YOUR ASSIGNMENT: Nothing but the lines from the one that contains "Лучший выбор" to the end of the records should be printed, both ends included, exactly as given.

Stored data:

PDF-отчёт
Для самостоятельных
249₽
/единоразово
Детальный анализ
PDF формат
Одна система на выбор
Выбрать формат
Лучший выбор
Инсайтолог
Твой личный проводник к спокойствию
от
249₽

RESPONSE BOX:
Лучший выбор
Инсайтолог
Твой личный проводник к спокойствию
от
249₽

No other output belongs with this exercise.